He lay on his back on the bed, looking out. Downstairs he could hear the dog whimpering restlessly in her sleep. There was no sound outside. No sound at all. For a long time now the noises of the night had been still. He could not get used to that silence. No scrape of crickets, no bats squeaking, or hooting owls, no sudden chatter of a night-jar. Even the cottage had ceased to mutter and creak. It was as if the whole countryside waited, holding its breath. Waited for what?
Queston turned on his side. A cold runnel of sweat trickled down his bare chest. He felt oppressed, uneasy, and troubled at his uneasiness. For two years he had felt no sensation unconnected with the determined pattern of his days: to work, eat, sleep. Perhaps the breaking of the pattern, with the end of the book, had beaten down the barricades, and the arrival of the stranger only linked him again to the reactions he should have felt before. Perhaps this overwhelming sense of doom was natural to other men when they were alone.

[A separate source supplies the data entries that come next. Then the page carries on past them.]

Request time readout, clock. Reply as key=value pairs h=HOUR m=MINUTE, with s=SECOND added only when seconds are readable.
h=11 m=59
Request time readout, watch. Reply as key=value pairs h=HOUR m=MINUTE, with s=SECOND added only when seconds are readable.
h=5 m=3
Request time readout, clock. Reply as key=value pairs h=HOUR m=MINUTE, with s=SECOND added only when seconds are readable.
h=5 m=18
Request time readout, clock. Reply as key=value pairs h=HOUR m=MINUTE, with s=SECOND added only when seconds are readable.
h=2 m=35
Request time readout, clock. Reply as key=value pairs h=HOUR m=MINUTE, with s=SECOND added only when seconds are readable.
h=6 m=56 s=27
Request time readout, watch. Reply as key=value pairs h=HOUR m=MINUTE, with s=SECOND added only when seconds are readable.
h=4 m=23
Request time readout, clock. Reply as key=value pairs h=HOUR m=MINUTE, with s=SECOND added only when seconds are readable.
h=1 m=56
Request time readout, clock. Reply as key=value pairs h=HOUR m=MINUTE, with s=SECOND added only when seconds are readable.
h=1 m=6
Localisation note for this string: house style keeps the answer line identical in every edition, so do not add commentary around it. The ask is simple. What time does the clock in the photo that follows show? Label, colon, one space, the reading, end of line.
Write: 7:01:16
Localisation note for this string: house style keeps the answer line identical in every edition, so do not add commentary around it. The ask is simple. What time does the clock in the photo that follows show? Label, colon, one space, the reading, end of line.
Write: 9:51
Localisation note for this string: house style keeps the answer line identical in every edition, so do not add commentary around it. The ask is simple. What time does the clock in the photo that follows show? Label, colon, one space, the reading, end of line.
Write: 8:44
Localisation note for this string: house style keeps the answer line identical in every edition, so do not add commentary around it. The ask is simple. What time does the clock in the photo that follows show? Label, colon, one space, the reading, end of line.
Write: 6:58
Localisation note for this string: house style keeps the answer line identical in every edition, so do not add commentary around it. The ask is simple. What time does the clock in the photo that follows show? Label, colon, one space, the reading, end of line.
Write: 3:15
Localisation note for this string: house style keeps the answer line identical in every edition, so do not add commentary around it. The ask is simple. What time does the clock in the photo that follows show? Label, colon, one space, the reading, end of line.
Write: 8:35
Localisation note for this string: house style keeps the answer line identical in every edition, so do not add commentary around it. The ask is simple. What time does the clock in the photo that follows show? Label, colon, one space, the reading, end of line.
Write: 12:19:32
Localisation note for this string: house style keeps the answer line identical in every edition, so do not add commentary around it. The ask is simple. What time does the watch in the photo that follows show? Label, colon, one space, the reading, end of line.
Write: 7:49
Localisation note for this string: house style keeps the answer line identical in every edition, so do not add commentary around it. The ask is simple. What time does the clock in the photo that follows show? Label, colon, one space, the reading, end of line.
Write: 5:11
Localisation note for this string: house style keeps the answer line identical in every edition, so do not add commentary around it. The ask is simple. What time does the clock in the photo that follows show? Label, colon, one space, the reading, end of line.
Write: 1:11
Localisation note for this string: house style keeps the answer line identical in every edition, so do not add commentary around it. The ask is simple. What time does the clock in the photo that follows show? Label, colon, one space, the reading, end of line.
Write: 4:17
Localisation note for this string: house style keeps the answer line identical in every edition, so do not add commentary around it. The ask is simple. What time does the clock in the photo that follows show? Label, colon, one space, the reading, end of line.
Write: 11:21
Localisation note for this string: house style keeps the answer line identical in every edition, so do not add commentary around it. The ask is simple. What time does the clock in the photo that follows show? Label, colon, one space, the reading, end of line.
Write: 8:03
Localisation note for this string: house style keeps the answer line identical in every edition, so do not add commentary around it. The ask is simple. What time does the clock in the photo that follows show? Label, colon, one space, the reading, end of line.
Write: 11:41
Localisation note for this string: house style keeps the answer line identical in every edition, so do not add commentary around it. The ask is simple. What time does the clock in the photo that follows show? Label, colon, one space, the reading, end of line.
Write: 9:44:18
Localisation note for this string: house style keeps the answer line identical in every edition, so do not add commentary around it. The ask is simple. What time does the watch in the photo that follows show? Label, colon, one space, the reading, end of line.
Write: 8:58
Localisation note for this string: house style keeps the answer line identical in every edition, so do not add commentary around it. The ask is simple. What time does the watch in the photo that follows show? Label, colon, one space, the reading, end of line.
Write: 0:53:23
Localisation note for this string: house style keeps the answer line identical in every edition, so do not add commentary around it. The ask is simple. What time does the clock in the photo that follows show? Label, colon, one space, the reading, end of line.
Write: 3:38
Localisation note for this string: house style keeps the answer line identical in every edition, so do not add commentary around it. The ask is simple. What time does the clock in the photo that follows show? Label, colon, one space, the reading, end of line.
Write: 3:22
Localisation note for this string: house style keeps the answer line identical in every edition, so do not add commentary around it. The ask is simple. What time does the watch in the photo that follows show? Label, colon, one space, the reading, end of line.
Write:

He lay listening to the silence, and did not sleep.
The important thing now was for the book to be published. Fantasy or not, it might strike home. He had found it developing strangely as he wrote; the long analysis of man’s two-way relationship with place, interwoven with a great unexpected diatribe against those who manipulated it for their own ends (he thought of the indignation Thorp-Gudgeon would splutter at him, and grinned). But both those were straightforward enough. It was when he had come to write of the deeper implications of it all—of the fate of the cave people, and all others who surrendered, without knowing it, to a force they had unleashed and could not now control—that he began to frighten even himself. He was not sure even now whether he had produced fantasy or prophecy; whether he would present the book as a fictional exercise or a solemn warning backed by all the force of his name and reputation. The more he thought about his curious visitor, the more he leaned towards the second of these. It might at least show Mr Mandrake what he was playing with. Unless he would simply laugh.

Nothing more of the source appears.